The winter season in St. John’s is relatively long, snowy, and windy, in contrast to the summer season which is short with generally decent temperatures. Temperatures typically vary between 19 and 69 degrees Fahrenheit and the weather is partly cloudy throughout the year. From mid-July to late August, it is considered by many tourists to be the most ideal time to visit the area, especially for those who plan on participating in outdoor activities. The average daily temperature is above 62 degrees Fahrenheit, from June to mid-September. The hottest month of the year in St. Johns tends to be August, while the coldest month is typically February. An average daily high temperature of below 38 degrees Fahrenheit affects the cold season, from the start of December through to the beginning of April. September is reportedly the month that has the highest number of days that are partly cloudy or clear, which occurs 50% of the time throughout the month.
The city of Argentia, in the northwestern part of the Mount Pearl Destination, previously functioned as a herring and salmon fishing port. It had formerly been known as “Little Placentia,” but was renamed Agentia, a word that derives from the Latin word for “silver,” argentum. This name change was due to the discovery of silver in the surrounding land. In 1941, many of those who lived in Argentia had to move to a nearby city called Freshwater. This was because Argentia became the site of the first U.S. lend-lease military base.
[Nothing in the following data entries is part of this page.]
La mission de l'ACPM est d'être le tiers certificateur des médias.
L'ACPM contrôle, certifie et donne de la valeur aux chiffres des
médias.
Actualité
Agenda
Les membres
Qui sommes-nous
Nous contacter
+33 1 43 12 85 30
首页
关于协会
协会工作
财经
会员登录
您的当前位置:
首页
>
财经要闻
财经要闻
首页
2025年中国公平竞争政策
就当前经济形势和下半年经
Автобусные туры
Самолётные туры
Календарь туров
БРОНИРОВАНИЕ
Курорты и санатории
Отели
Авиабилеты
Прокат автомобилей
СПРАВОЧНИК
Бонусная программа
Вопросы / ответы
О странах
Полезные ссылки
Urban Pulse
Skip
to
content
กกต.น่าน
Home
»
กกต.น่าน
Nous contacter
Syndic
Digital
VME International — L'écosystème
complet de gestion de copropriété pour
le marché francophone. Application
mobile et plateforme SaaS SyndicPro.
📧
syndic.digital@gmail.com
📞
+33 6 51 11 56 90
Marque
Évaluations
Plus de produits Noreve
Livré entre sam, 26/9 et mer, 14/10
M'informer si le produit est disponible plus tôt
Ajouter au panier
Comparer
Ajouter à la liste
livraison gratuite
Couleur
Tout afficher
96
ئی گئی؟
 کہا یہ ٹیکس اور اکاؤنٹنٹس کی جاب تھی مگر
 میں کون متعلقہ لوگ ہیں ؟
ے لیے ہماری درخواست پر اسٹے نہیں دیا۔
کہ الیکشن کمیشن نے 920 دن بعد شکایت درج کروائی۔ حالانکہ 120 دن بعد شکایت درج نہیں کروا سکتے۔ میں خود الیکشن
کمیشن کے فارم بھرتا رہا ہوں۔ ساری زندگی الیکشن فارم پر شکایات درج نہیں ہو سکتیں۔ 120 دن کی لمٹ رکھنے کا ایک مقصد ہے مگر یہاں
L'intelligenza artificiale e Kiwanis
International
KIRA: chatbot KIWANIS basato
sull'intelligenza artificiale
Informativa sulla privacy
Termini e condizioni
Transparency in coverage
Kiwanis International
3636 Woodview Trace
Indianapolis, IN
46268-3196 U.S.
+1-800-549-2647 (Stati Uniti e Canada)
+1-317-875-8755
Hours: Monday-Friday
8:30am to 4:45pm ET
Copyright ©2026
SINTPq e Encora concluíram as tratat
A monument located along the shoreline of the bay was made in honor of the event that took place in 1941 when U.S. President Franklin D. Roosevelt and Sir Winston Churchill, the British Prime Minister, agreed to the Atlantic Charter, which regarded the sovereign rights of nations. During World War II, Argentia operated as a major military installation; however, following World War II, its facilities were decommissioned, abandoned, and given to Placentia in the year 1994 with the goal to develop it into a commercial port.
Placentia, the neighboring city to the south of Agentia, was presumably named after Plasencia, Spain, by Basque fishermen who arrived at the site in the 16th century. The land was permanently settled as Plaisance in 1662 by the French, as they made the site into a base for attacks against the British-held St. John’s. In current times, the fortifications that had been used in historical times are now preserved as Castle Hill National Historic Park.
St. John’s remained the heart of commercial trade in the Newfoundland fishery throughout the first half of the 20th century. With the passage of the City of St. John’s Act by the Newfoundland government, the area became incorporated as a city In 1921. Currently, it is the capital of the province and the main financial and commercial center for Newfoundland and Labrador.
One particular historic site that tourists may have the opportunity to visit is the Signal Hill National Historic Site. The historical significance of the site is evident in the features that reflect Canada’s history of defense and communications. Signal Hill had been formerly used during the 17th Century for the observation and signaling system that was used during the Second World War. Additionally, in the year 1901, Signal Hill is where Guglielmo Marconi received the world’s first transatlantic wireless signal. Coastal hikes that lead to an overlook of the Atlantic Ocean are available to visitors. On occasion, whales and icebergs can also be seen from Signal Hill, depending on the season.